Cela ne s'est pas fait. Comment faites-vous pour vous exister à
côté d'Arlette Laguiller, plus populaire et mieux connue
des électeurs ?
Nous, on
regrette son sectarisme, on pense qu'on aurait dû faire union. Maintenant,
on pense que les gens feront l'addition des deux scores aux élections
et on ne se présente pas pour faire la différence avec Arlette
Laguiller. Arlette Laguiller, ce n'est pas mon adversaire dans cette campagne.
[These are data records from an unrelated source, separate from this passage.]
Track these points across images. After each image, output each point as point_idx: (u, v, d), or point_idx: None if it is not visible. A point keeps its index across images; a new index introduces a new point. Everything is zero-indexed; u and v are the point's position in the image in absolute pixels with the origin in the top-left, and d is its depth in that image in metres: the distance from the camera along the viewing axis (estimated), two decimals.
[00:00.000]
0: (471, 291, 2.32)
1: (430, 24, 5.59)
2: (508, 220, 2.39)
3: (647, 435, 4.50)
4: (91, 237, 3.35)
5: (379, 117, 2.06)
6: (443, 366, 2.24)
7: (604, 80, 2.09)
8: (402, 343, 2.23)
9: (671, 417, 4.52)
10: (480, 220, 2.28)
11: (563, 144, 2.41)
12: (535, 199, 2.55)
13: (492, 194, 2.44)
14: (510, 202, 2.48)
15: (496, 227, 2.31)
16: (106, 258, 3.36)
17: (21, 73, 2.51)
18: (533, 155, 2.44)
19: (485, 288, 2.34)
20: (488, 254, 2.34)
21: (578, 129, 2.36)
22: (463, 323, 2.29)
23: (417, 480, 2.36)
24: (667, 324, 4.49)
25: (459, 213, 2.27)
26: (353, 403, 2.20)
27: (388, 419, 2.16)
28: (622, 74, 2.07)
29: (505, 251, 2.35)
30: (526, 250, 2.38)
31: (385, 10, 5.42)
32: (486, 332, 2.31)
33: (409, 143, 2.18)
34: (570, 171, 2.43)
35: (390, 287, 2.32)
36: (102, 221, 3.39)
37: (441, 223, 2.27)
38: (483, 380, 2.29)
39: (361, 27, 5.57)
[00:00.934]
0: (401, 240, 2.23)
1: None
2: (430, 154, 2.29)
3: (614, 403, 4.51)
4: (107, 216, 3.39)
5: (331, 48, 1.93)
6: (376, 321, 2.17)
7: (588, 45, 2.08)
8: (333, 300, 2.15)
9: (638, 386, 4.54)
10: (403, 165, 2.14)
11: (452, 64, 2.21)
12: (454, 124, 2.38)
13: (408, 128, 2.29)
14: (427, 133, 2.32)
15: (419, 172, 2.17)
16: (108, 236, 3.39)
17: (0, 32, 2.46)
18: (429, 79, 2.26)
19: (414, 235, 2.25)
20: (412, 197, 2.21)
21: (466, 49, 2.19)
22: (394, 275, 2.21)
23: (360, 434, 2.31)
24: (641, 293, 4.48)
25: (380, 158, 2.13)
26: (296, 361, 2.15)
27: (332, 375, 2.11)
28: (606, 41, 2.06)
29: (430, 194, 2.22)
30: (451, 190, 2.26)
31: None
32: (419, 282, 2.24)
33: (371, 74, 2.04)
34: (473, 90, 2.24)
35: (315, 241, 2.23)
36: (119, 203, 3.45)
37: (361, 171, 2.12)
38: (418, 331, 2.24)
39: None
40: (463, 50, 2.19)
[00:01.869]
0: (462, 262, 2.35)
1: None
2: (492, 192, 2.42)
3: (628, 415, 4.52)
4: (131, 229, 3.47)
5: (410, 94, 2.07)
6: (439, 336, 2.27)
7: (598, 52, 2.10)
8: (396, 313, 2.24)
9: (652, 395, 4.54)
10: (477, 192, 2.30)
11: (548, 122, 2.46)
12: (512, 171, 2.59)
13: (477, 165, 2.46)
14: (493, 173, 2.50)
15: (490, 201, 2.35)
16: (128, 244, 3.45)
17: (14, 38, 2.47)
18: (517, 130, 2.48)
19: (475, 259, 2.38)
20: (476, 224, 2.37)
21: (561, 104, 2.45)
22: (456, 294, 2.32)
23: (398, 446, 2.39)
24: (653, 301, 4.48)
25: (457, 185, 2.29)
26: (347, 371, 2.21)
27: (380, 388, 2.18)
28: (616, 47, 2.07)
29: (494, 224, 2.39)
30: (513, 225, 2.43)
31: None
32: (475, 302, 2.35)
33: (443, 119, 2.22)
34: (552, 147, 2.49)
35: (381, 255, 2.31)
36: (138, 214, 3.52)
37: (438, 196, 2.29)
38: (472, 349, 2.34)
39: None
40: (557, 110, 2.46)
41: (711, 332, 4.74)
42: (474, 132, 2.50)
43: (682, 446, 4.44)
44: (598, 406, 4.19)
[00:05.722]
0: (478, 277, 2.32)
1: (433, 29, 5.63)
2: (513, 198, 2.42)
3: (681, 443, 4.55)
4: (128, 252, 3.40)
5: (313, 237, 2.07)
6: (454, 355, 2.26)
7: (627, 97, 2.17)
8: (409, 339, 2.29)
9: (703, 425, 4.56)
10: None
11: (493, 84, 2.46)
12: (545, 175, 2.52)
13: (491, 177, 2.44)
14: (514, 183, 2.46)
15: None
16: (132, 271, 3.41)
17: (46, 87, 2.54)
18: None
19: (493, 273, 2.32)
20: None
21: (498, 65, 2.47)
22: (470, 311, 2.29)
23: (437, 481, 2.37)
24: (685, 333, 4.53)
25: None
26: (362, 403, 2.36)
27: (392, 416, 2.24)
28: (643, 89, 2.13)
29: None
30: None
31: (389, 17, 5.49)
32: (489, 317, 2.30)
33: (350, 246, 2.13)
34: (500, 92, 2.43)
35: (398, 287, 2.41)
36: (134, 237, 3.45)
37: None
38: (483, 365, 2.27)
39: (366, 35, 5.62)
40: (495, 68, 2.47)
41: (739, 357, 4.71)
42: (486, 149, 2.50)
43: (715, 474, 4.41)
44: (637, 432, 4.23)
J'ai beaucoup de respect pour elle, pour son combat, et on se retrouve
dans toute une série de luttes. Elle est toujours dans le camp
des travailleurs, on est dans le même camp. Je crois que la seule
différence, c'est qu'on n'a pas forcément la même
appréhension de ce camp-là : pour nous, le camp des travailleurs
est peut-être plus large que dans sa conception à elle. Il
passe par Gênes, par Seattle, il passe par les mobilisations de
Bruxelles, les mobilisations écologistes, il passe par les mobilisations
des sans-papiers.
Comment
vivez-vous votre passage du statut de simple militant à celui de
candidat aux élections présidentielles ?
C'est toujours
un peu compliqué. Je crois que la démonstration qu'on veut
apporter, c'est qu'un jeune salarié peut défendre des idées
et que ça n'est pas réservé à des politiciens
professionnels. Pour des jeunes salariés, même militants,
ça implique de se faire un peu violence et de se présenter
à des élections. Même quand on continue à travailler,
comme c'est mon cas actuellement. Ca laisse peu de temps libre pour rester
dans le bain quotidien de la formation et des arguments, mais ça
ne nous empêche pas de proposer une politique tout aussi globale
que les autres candidats.
Comment
va se poursuivre votre campagne ?
Là
ça va s'intensifier. On va inaugurer une série de meetings
publics, beaucoup plus grand public, et puis à partir de mars jusqu'à
fin avril, ce sera un meeting par soir.